June 27, 2022
Dear William Paterson Faculty and Staff,
This Thursday, July 1st, marks the start of a new fiscal year, but a new State budget has yet to be finalized. So, while I am still hopeful that it will include additional funding for higher education overall and William Paterson, in particular, the fate of our request for additional support still remains uncertain.
It is important to remember that as helpful as any added State funding would be, it will almost certainly be one-time relief. I will continue to advocate in Trenton for reliable increased state aid because it is both the fair thing to do for our students and the right thing to do for New Jersey’s long-term health and prosperity. However, no amount of additional funding would absolve us from the responsibility to operate in a structurally sound manner. Toward that end, we are in the process of developing a five-year plan to deal with our structural imbalance, which is the result of the simultaneous growth in expenditures and decline in our student population and related revenues over several years.
This plan will, of course, take into account any additional aid from Trenton, but it will need to go further to include other options the University might pursue, such as securing a more favorable WP Online revenue sharing arrangement with Academic Partners, bringing WP Online in-house, or working with another partner. It will also have to include clear-eyed enrollment projections, as well as all possible outcomes – good and bad – depending on whether or not we achieve our goals. Undergraduate, full-time enrollment continues to be our biggest challenge. In this, we are not alone.
Earlier this month, I attended a gathering of LGBTQ Presidents in Higher Education, where I serve as Co-chair.

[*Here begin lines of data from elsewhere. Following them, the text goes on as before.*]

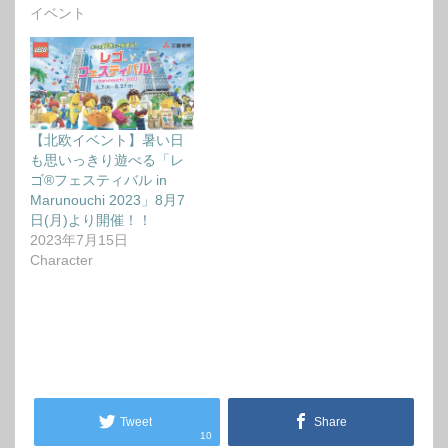
イベント
【北欧イベント】暑い日
も思いっきり遊べる「レ
ゴ®フェスティバル in
Marunouchi 2023」8月7
日(月)より開催！！
2023年7月15日
Character
Tweet
Share
10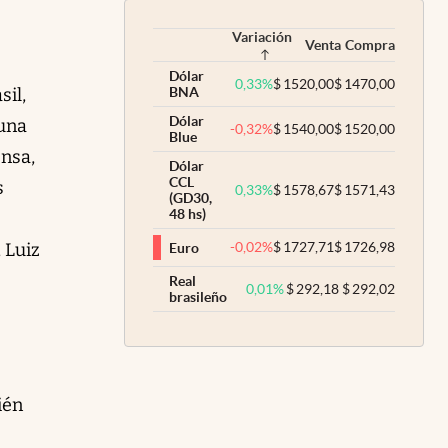
Variación
Venta
Compra
Dólar
0,33
%
$
1520,00
$
1470,00
sil,
BNA
Dólar
 una
-0,32
%
$
1540,00
$
1520,00
Blue
ensa,
Dólar
CCL
s
0,33
%
$
1578,67
$
1571,43
(GD30,
48 hs)
 Luiz
-0,02
%
$
1727,71
$
1726,98
Euro
Real
0,01
%
$
292,18
$
292,02
brasileño
ién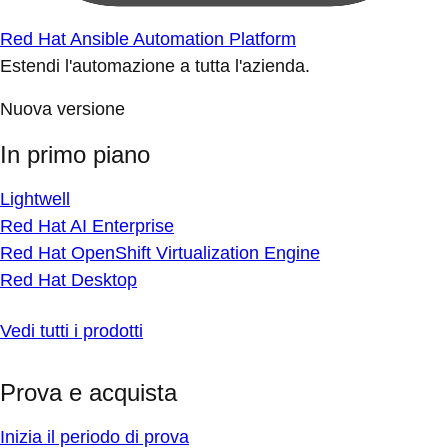
Red Hat Ansible Automation Platform
Estendi l'automazione a tutta l'azienda.
Nuova versione
In primo piano
Lightwell
Red Hat AI Enterprise
Red Hat OpenShift Virtualization Engine
Red Hat Desktop
Vedi tutti i prodotti
Prova e acquista
Inizia il periodo di prova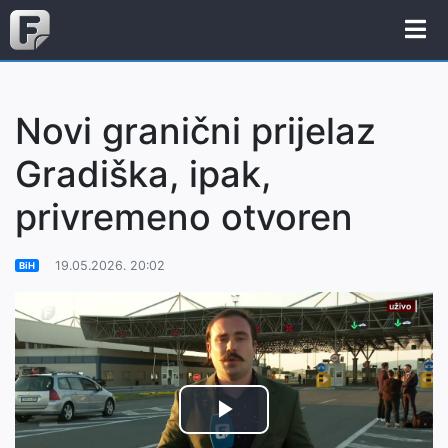
Novi granični prijelaz
Gradiška, ipak,
privremeno otvoren
19.05.2026. 20:02
BiH
Play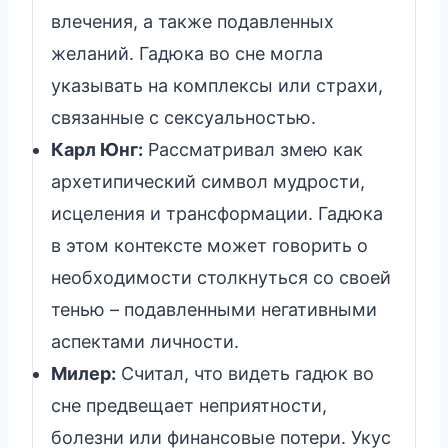
влечения, а также подавленных
желаний. Гадюка во сне могла
указывать на комплексы или страхи,
связанные с сексуальностью.
Карл Юнг:
Рассматривал змею как
архетипический символ мудрости,
исцеления и трансформации. Гадюка
в этом контексте может говорить о
необходимости столкнуться со своей
тенью – подавленными негативными
аспектами личности.
Милер:
Считал, что видеть гадюк во
сне предвещает неприятности,
болезни или финансовые потери. Укус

It gave me the opportunity to sit with college and university presidents from around the country, most of whom reported enrollment declines of between 12-18%, with some at the community college level as high as 30%. When I reported that William Paterson is down 7.6% overall, some of my fellow presidents were amazed. While hardly good news, it does provide some useful perspective to know that we are not struggling as badly as many other institutions. Regardless of what others are going through, the future of William Paterson depends on dealing as quickly as reasonably possible with serious fiscal issues that have been developing over a period of many years and were accelerated by the pandemic.
I am pleased to announce that I have approved both an Indigenous People’s Day resolution and a Land Acknowledgement Statement. The former designates the second Monday of October as “Indigenous People’s Day” at William Paterson, which will be marked by the appropriate honoring and celebration of native peoples and culture. The latter is a statement that acknowledges William Paterson’s location on the traditional lands of the Lenape people. I encourage faculty and staff to find meaningful ways to incorporate the statement into your teaching and work, such as including it in syllabi and reading it at the first class of the semester and at the start of campus gatherings. Both of these documents are fundamental to William Paterson’s ongoing efforts to decolonize the University, which is also one of the pillars of the 2022-2025 Strategic Plan now being developed. I want to thank our Chief Diversity Officer Dr. David Jones and members of the Council for Equity and Justice for their leadership, advocacy, and good work in helping to create these important documents.
And while we are making strides in these areas, I would be remiss if I did not mention the recent decision by the Supreme Court to overturn the settled law known as Roe vs. Wade. This decision certainly in my mind does not embrace one of our nation's founding principles of “created equal.” A woman’s right to choose should be a fundamental right and freedom that is between a woman and her partner, her spiritual leader, medical provider, or whomever she chooses to discuss it with. It is my hope that, as a community, we continue to respect the beliefs of those who think or believe differently from us, but also that we can agree that we should all advocate and defend the fundamental rights and freedoms of all Americans. I think this decision fell short in that respect. While some of us view this as a setback, we do have the power to amend the Constitution; we do have the power to pass state laws to enshrine this right; and we do have the power to elect pro-choice candidates.